TASK GOAL → In the news report on student punishment below, rewrite the part that opens with the words "He was commenting" and closes with "parties have reconciled.", switching "volleyball court" to "basketball court".

TEXT BLOCK →
PETALING JAYA: The Education Ministry needs to update guidelines for student punishment in line with today’s standards.
The National Union of the Teaching Profession (NUTP) secretary-general Wang Heng Suan said they met ministry officials in March 2017, and a year later the then government assured the public it was on track to make amendments to the guidelines.
Former deputy education minister P. Kamalanathanan said an improved version of the guidelines relating to punishment for school students was in the final stages.
“The delay in updating the guidelines may be caused by the change of government and ministers,” said Wang.
He was commenting on the recent case in Kulai, Johor, where a 15-year-old student was hospitalised after she was allegedly forced to run 30 laps around a volleyball court as a form of punishment by her teacher.
The girl’s parents have met with the teacher and both parties have reconciled.
Wang said while the punishment was excessive, it was an “isolated” case.
“A teacher should know the guidelines for punishing students, and if any teacher violates them, the discipline teacher of that school should investigate.
“If there are grounds for further action, the matter should be referred to the ministry.”
He said the whole point of meting out punishment is to discipline students and build their character so that they can learn valuable life lessons.

RECORDS SHOWN →
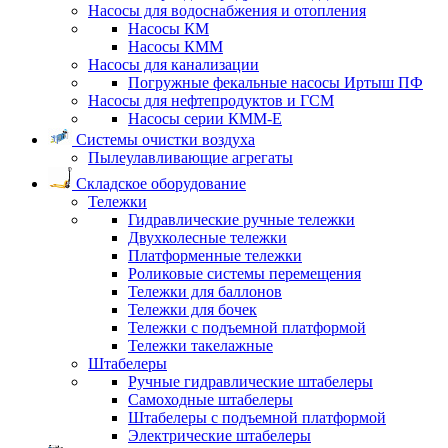
Насосы для водоснабжения и отопления
Насосы КМ
Насосы КММ
Насосы для канализации
Погружные фекальные насосы Иртыш ПФ
Насосы для нефтепродуктов и ГСМ
Насосы серии КММ-Е
Системы очистки воздуха
Пылеулавливающие агрегаты
Складское оборудование
Тележки
Гидравлические ручные тележки
Двухколесные тележки
Платформенные тележки
Роликовые системы перемещения
Тележки для баллонов
Тележки для бочек
Тележки с подъемной платформой
Тележки такелажные
Штабелеры
Ручные гидравлические штабелеры
Самоходные штабелеры
Штабелеры с подъемной платформой
Электрические штабелеры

REPLY →
He was commenting on the recent case in Kulai, Johor, where a 15-year-old student was hospitalised after she was allegedly forced to run 30 laps around a basketball court as a form of punishment by her teacher.
The girl’s parents have met with the teacher and both parties have reconciled.